Saturday, March 31, 2007

Alfredo anyone?

I had 2 very hungry men on my hands this evening. I had taken boneless skinless chicken breasts out of the freezer in the morning so I knew I was going to make something with chicken. I went through about 10 different recipes in my head before I landed on Alfredo. I decided to make the Cooking Light version.

I love the flavor of this recipe. My only complaint about it is that if you do not eat it right away it thickens. I had made it before and it thickened very fast. This time I tried solving the problem by adding in a bit milk right before I tossed the pasta with the sauce. I think it helped but the guys and I ate it so fast there was not really much time for it to thicken. I used whole wheat Rotini noodles and seasoned my chicken with Penzey's "Pasta Sprinkle".

Fettuccine Alfredo

1 tablespoon butter
2 garlic cloves, minced
1 tablespoon all-purpose flour
1 1/3 cups 1% low-fat milk
1 1/4 cups (5 ounces) grated fresh Parmigiano-Reggiano cheese, divided
2 tablespoons 1/3-less-fat cream cheese
1/2 teaspoon salt
4 cups hot cooked fettuccine (8 ounces uncooked pasta)
2 teaspoons chopped fresh flat-leaf parsley
Cracked black pepper

Melt butter in a medium saucepan over medium heat. Add garlic; cook 1 minute, stirring frequently. Stir in flour. Gradually add milk, stirring with a whisk. Cook 6 minutes or until mixture thickens, stirring constantly. Add 1 cup Parmigiano-Reggiano, cream cheese, and salt, stirring with a whisk until cheeses melt. Toss sauce with hot pasta. Sprinkle with remaining 1/4 cup Parmigiano-Reggiano cheese and chopped parsley. Garnish with black pepper, if desired. Serve immediately.

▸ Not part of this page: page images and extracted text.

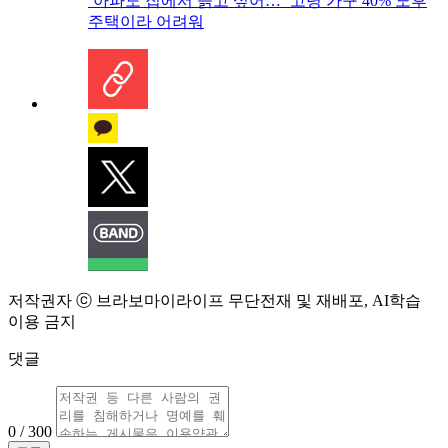
‘아파도 집에서 늙고 싶어…’ 고령 가구 40% 노후
주택이라 어려워
저작권자 ⓒ 브라보마이라이프 무단전재 및 재배포, AI학습
이용 금지
댓글
0 / 300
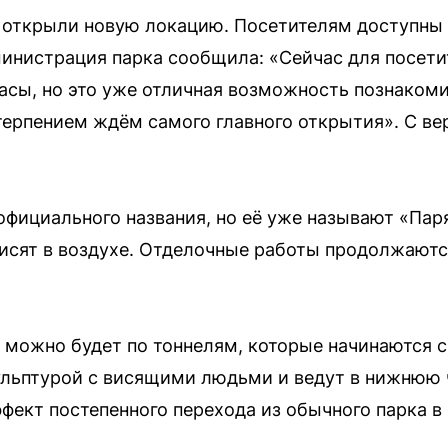
 открыли новую локацию. Посетителям доступны 
инистрация парка сообщила: «Сейчас для посети
асы, но это уже отличная возможность познаком
терпением ждём самого главного открытия». С ве
 официального названия, но её уже называют «Па
висят в воздухе. Отделочные работы продолжаютс
 можно будет по тоннелям, которые начинаются с
льптурой с висящими людьми и ведут в нижнюю 
фект постепенного перехода из обычного парка в 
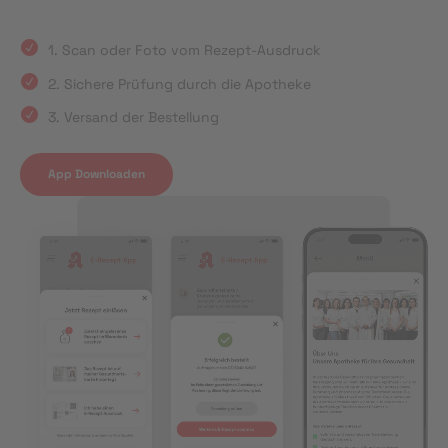
1. Scan oder Foto vom Rezept-Ausdruck
2. Sichere Prüfung durch die Apotheke
3. Versand der Bestellung
App Downloaden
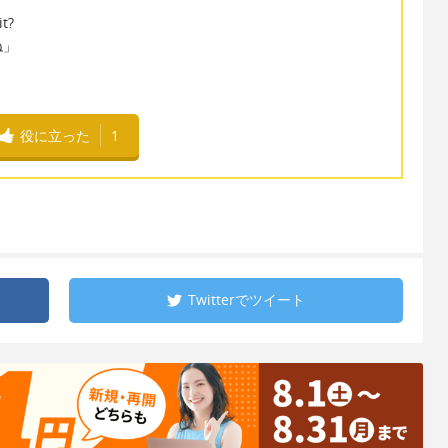
it?
ね」
役に立った
1
Twitterで
ツイート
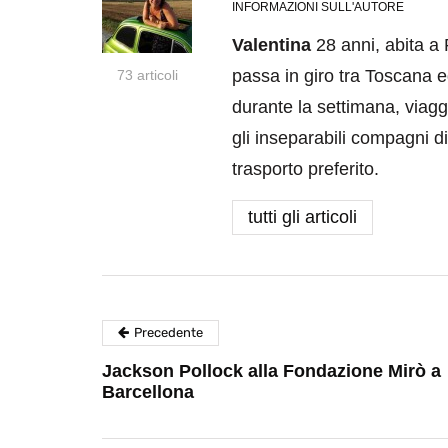
INFORMAZIONI SULL'AUTORE
Valentina
28 anni, abita a 
passa in giro tra Toscana 
73 articoli
durante la settimana, viaggi
gli inseparabili compagni di
trasporto preferito.
tutti gli articoli
Precedente
Jackson Pollock alla Fondazione Mirò a
Barcellona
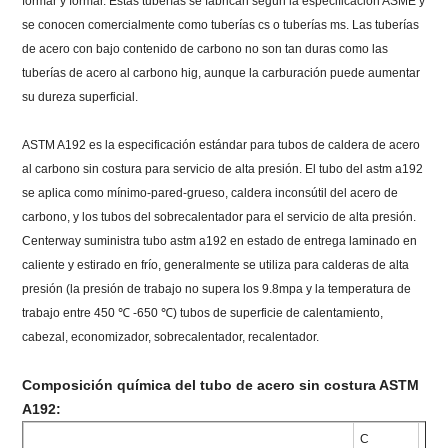
formar y formar. Estas tuberías se fabrican según la especificación ASME y
se conocen comercialmente como tuberías cs o tuberías ms. Las tuberías
de acero con bajo contenido de carbono no son tan duras como las
tuberías de acero al carbono hig, aunque la carburación puede aumentar
su dureza superficial.
ASTM A192 es la especificación estándar para tubos de caldera de acero
al carbono sin costura para servicio de alta presión. El tubo del astm a192
se aplica como mínimo-pared-grueso, caldera inconsútil del acero de
carbono, y los tubos del sobrecalentador para el servicio de alta presión.
Centerway suministra tubo astm a192 en estado de entrega laminado en
caliente y estirado en frío, generalmente se utiliza para calderas de alta
presión (la presión de trabajo no supera los 9.8mpa y la temperatura de
trabajo entre 450 ℃ -650 ℃) tubos de superficie de calentamiento,
cabezal, economizador, sobrecalentador, recalentador.
Composición química del tubo de acero sin costura ASTM
A192:
C
Por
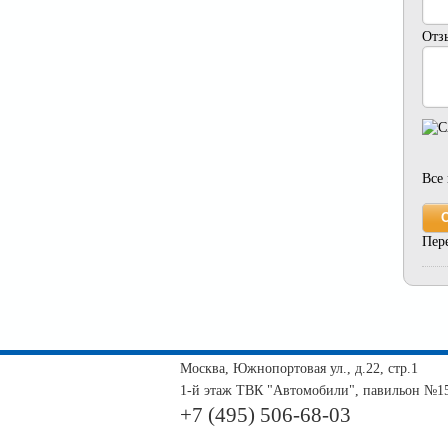
Отз
Все
Пер
Москва, Южнопортовая ул., д.22, стр.1
1-й этаж ТВК "Автомобили", павильон №1
+7 (495) 506-68-03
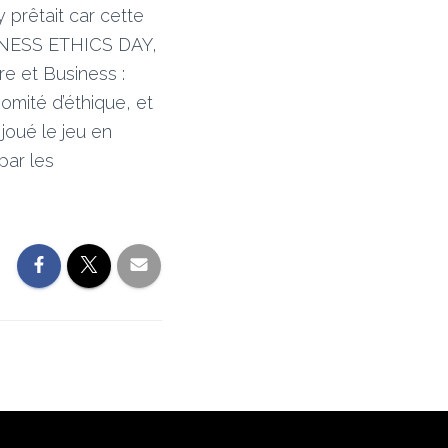
y prêtait car cette
USINESS ETHICS DAY,
re et Business :
mité d’éthique, et
joué le jeu en
par les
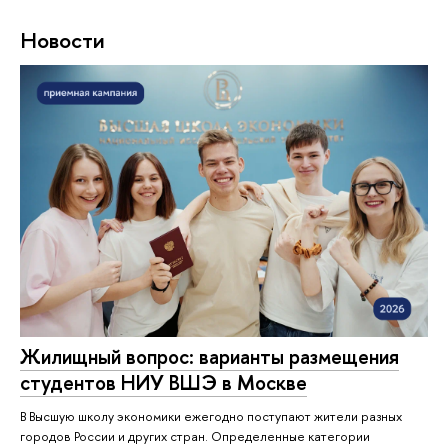
Новости
Жилищный вопрос: варианты размещения
студентов НИУ ВШЭ в Москве
В Высшую школу экономики ежегодно поступают жители разных
городов России и других стран. Определенные категории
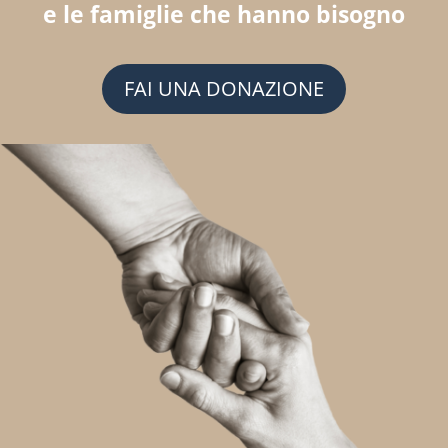
e le famiglie che hanno bisogno
FAI UNA DONAZIONE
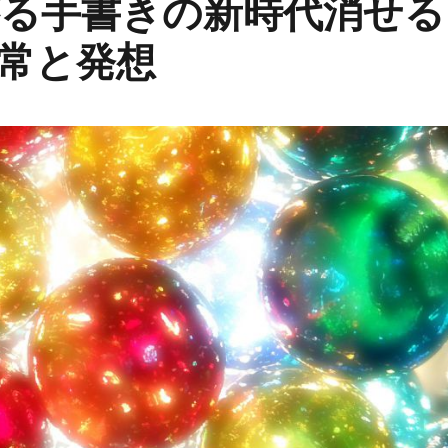
る手書きの新時代消せる
常と発想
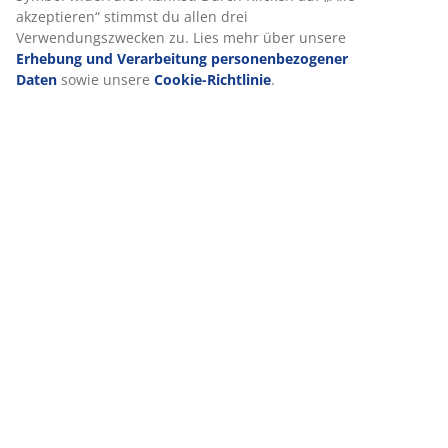
Google, Meta und TikTok), um personalisierte und statische
Anzeigen zu schalten. Weitere Informationen zu den
Zwecken findest du unter „Einstellungen“, wo du auch deine
Einwilligung jederzeit über das Cookie-Symbol widerrufen
kannst. Durch Klicken auf „Alle akzeptieren“ stimmst du
allen drei Verwendungszwecken zu. Lies mehr über unsere
Erhebung und Verarbeitung personenbezogener Daten
sowie unsere
Cookie-Richtlinie
.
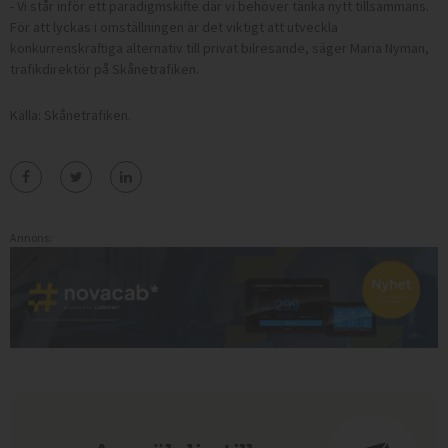
- Vi står inför ett paradigmskifte där vi behöver tänka nytt tillsammans.
För att lyckas i omställningen är det viktigt att utveckla
konkurrenskraftiga alternativ till privat bilresande, säger Maria Nyman,
trafikdirektör på Skånetrafiken.
Källa: Skånetrafiken.
Annons:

The recipe can be found at the following link.


What's Cookin Chicago said...

I normally dont like cream cheese alfredo sauces because it thickens so quickly, but your pic looks so good enough to try it again!

Michelle said...

Wow, that looks amazing! It looks so nice and creamy. Is this the same recipe I had used before? If so, I'll have to try it again!